J Cell Mol Med ; 25(16): 8047-8061, 2021 08.
Article em En | MEDLINE | ID: mdl-34165249
ABSTRACT
Irritable bowel syndrome (IBS) is a gut-brain disorder in which symptoms are shaped by serotonin acting centrally and peripherally. The serotonin transporter gene SLC6A4 has been implicated in IBS pathophysiology, but the underlying genetic mechanisms remain unclear. We sequenced the alternative P2 promoter driving intestinal SLC6A4 expression and identified single nucleotide polymorphisms (SNPs) that were associated with IBS in a discovery sample.
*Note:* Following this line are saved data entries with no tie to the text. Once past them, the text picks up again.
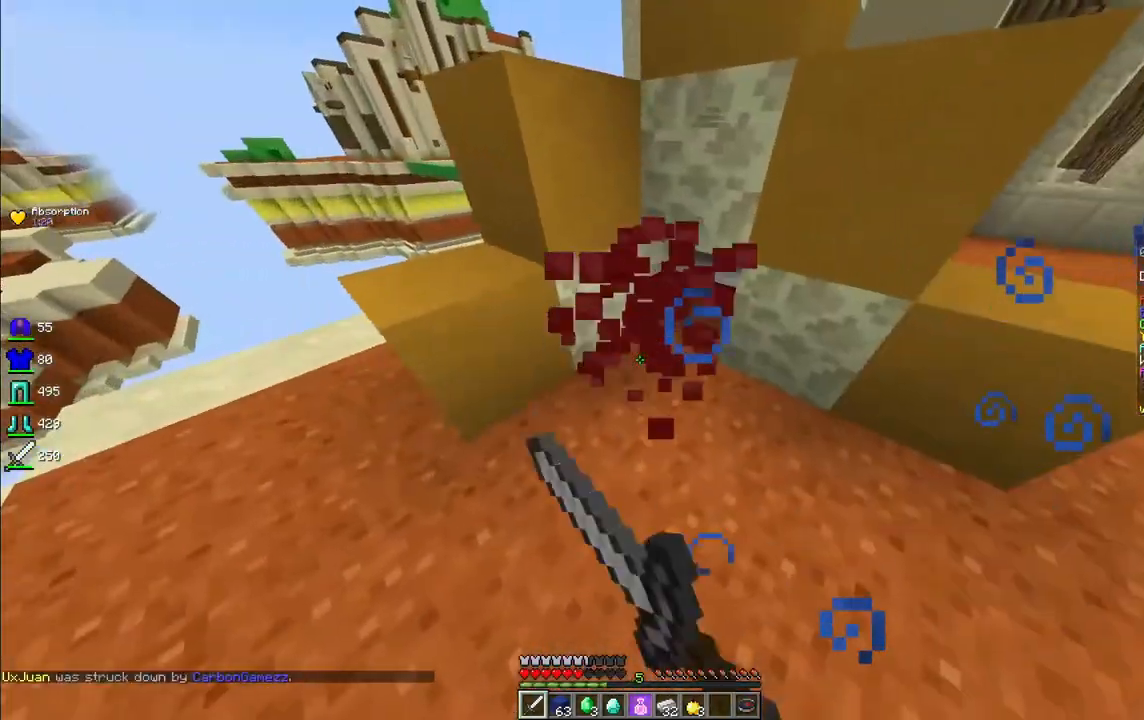
{"keys": ["a"], "mouse": [], "events": [[250, "mouse_left", "up"], [250, "w", "down"], [375, "a", "down"], [458, "w", "up"]]}
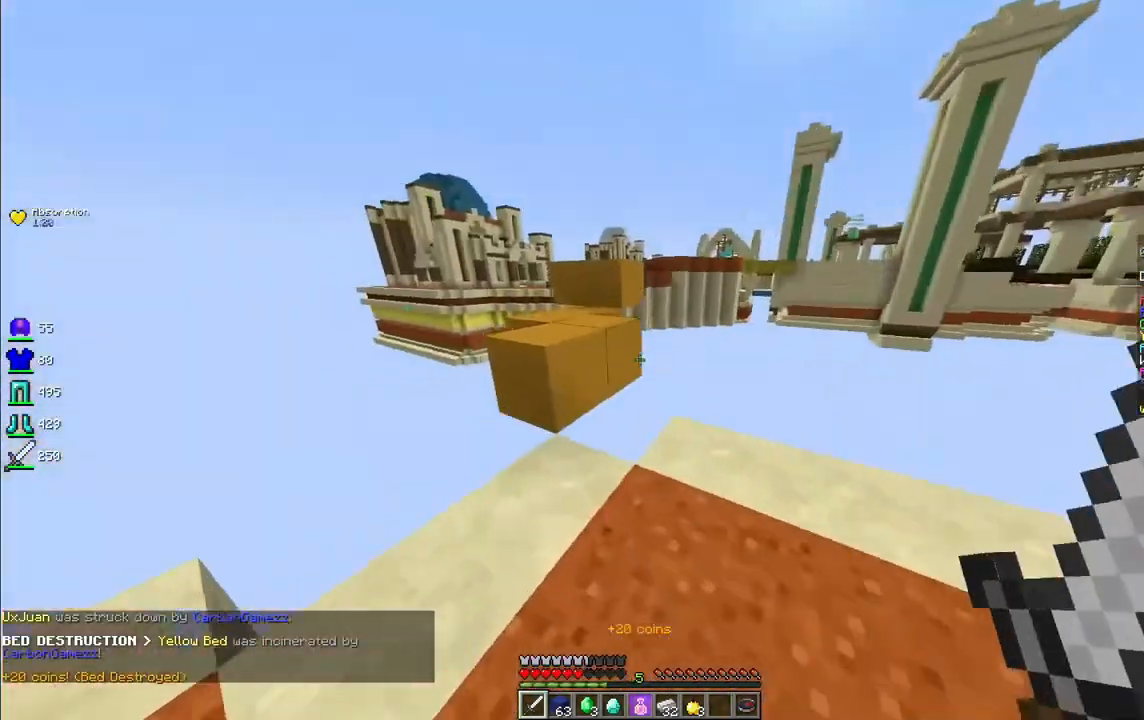
{"keys": ["w"], "mouse": [], "events": [[83, "w", "down"], [208, "a", "up"]]}
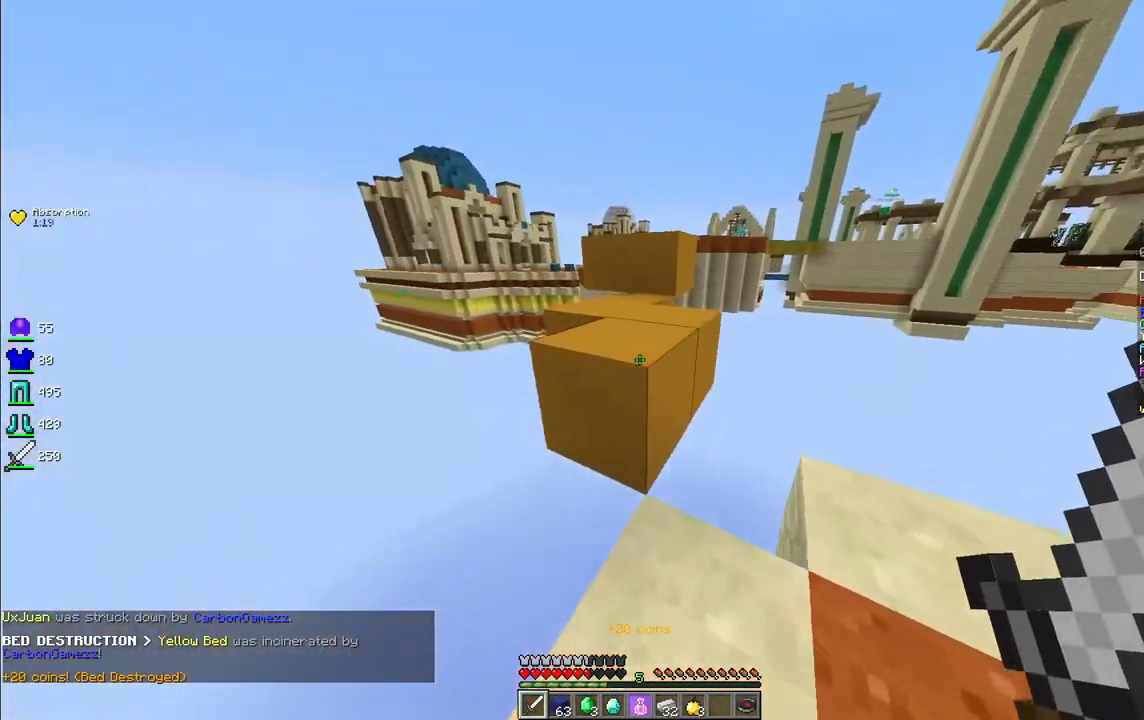
{"keys": ["w"], "mouse": [], "events": []}
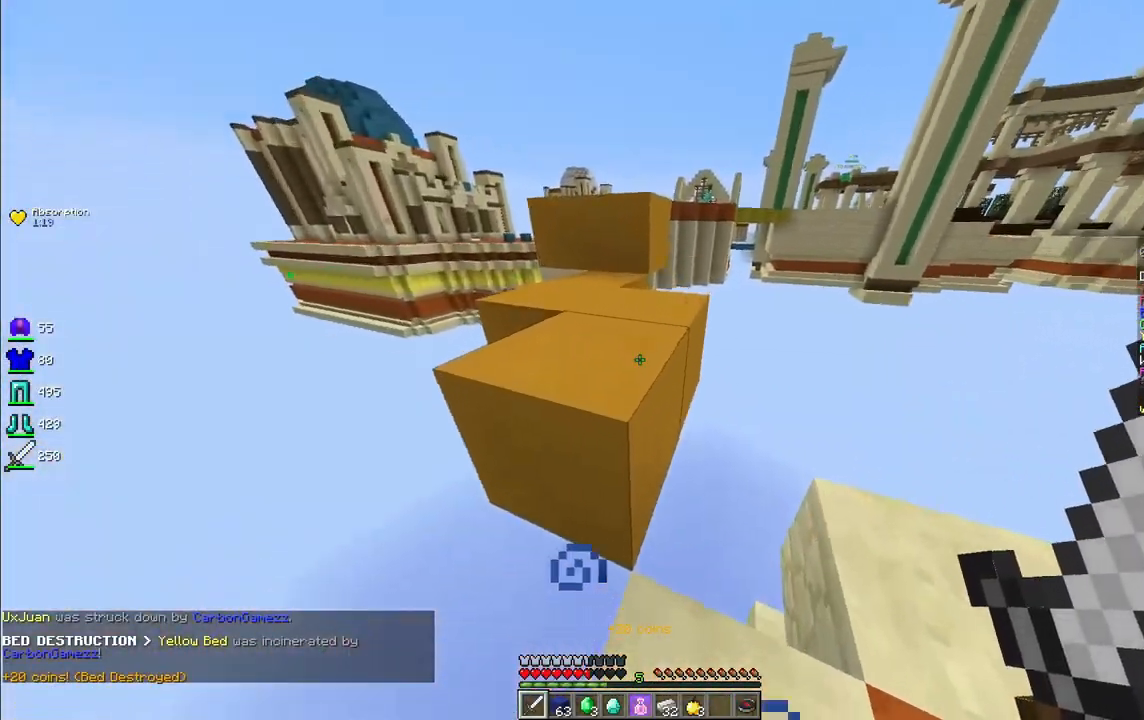
{"keys": ["w"], "mouse": [], "events": [[83, "space", "down"], [291, "space", "up"]]}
Identified SNPs built different haplotypes, and the tagging SNP rs2020938 seems to associate with constipation-predominant IBS (IBS-C) in females. rs2020938 validation was performed in 1978 additional IBS patients and 6,038 controls from eight countries. Meta-analysis on data from 2,175 IBS patients and 6,128 controls confirmed the association with female IBS-C. Expression analyses revealed that the P2 promoter drives SLC6A4 expression primarily in the small intestine. Gene reporter assays showed a functional impact of SNPs in the P2 region. In silico analysis of the polymorphic promoter indicated differential expression regulation. Further follow-up revealed that the major allele of the tagging SNP rs2020938 correlates with differential SLC6A4 expression in the jejunum and with stool consistency, indicating functional relevance. Our data consolidate rs2020938 as a functional SNP associated with IBS-C risk in females, underlining the relevance of SLC6A4 in IBS pathogenesis.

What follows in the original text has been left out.